What are ways marketers can build a healthy and engaged email list?
- @MelonSugar: Know your customers. Create content your customers want, need or find valuable and personalize your content around their interests and behaviors. Understanding your customer is a big part of building an engaged list. Oh, and #DontBeBoring!
- @SyncMarketing: Capture email address right from the start - lightboxes on websites, sign-up on apps (don't default to the Google or Facebook sign-ins), trade value for data - give to receive! Then welcome and onboard. (C'mon we know this by now, right?)
- @omgitsonlyalex: Top tip for building lists: Put the credit card down
- @tracysestili: Building a subscription/preferences center is a great way to do this. It ensures that the email recipient is getting the content that they most want to receive and not what you want to blast to them.
What should marketers avoid when building email lists?
- @jwrigley1: Not to beat a dead horse, but don’t buy Email lists, don’t scrape Email lists.
- @lancehemby: Just don't do it. Literally don't ever do it and don't let anyone you know do it! Friends don't let friends violate applicable privacy regulations and email industry best practices. <3
- @OmNomAGonz: It bears emphasizing that any browser extension, service, script, or other method that enables you to collect an email address without the recipient's knowledge and consent (paid for or not) is bad.
- And exporting your LinkedIn connections (and similar practices) doesn't make it opt-in compliant either. We see this a lot! Context and consent matters
How do you recommend marketers clean their email lists? What are the right steps to take? How often?
- @kickbox: Here’s a good rule of thumb: if your list is primarily #B2B verify your list every 3 months, if it contains mostly #B2C email addresses verify every 6 months. Or take a seasonal approach & verify your email lists ahead of big holiday campaigns.
- @jwrigley1: Step 1 → Verify legacy email list data. Step 2 → use the @kickbox API to verify new email address data at the point of capture to ensure your data is verified from the get go. Nice one/two punch!
- @colleenmdc: Timing is everything. Be sure you plan when you cleanse in order to have your list in optimum health for peak seasons or key events.
What are some of the most creative/unique ways you’ve seen marketers build email lists (good and bad)?
- @EmailonAcid: We love how @supermailquest built a great landing page before launching their awesome interactive email. It featured a neat playable scene and helped get people excited. supermailquest.co.uk.

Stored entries
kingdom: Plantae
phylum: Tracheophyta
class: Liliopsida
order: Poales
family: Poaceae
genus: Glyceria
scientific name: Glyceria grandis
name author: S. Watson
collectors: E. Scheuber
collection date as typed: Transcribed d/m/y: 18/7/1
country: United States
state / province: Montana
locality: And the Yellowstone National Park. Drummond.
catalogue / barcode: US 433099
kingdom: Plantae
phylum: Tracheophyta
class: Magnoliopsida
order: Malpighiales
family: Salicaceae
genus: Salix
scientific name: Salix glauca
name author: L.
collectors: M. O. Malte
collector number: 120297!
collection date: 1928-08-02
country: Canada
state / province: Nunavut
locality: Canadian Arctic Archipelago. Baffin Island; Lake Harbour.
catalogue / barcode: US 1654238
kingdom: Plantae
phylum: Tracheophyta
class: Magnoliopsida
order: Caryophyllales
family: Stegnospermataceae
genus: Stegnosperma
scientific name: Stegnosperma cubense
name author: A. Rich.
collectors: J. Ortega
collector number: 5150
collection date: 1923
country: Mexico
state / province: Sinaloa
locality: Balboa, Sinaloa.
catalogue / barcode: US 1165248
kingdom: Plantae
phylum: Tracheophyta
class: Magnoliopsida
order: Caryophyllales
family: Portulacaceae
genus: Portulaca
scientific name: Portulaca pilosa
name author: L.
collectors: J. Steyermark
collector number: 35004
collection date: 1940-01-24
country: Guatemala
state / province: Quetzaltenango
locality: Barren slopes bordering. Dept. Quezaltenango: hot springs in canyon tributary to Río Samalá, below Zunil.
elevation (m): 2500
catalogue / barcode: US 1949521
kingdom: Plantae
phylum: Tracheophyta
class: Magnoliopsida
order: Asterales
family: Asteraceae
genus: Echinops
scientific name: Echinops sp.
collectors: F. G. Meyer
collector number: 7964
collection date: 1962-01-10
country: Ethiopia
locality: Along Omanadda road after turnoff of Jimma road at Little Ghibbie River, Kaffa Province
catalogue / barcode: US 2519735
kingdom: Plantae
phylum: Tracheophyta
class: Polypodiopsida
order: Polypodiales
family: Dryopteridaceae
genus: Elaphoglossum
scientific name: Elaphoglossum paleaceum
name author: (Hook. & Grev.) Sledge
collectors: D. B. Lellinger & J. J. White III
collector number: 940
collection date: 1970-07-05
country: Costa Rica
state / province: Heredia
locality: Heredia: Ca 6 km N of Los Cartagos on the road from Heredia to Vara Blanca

TASKS AND EXERCISES
a: In the email-list excerpt, how often does @kickbox say a list made up mostly of B2C addresses should be verified?
b: From the email-list excerpt, extract the passage starting with "- @SyncMarketing: Capture" and going on through "scrape Email lists.".

SET OF ANSWERS
a: Every 6 months.

b:
- @SyncMarketing: Capture email address right from the start - lightboxes on websites, sign-up on apps (don't default to the Google or Facebook sign-ins), trade value for data - give to receive! Then welcome and onboard. (C'mon we know this by now, right?)
- @omgitsonlyalex: Top tip for building lists: Put the credit card down
- @tracysestili: Building a subscription/preferences center is a great way to do this. It ensures that the email recipient is getting the content that they most want to receive and not what you want to blast to them.
What should marketers avoid when building email lists?
- @jwrigley1: Not to beat a dead horse, but don’t buy Email lists, don’t scrape Email lists.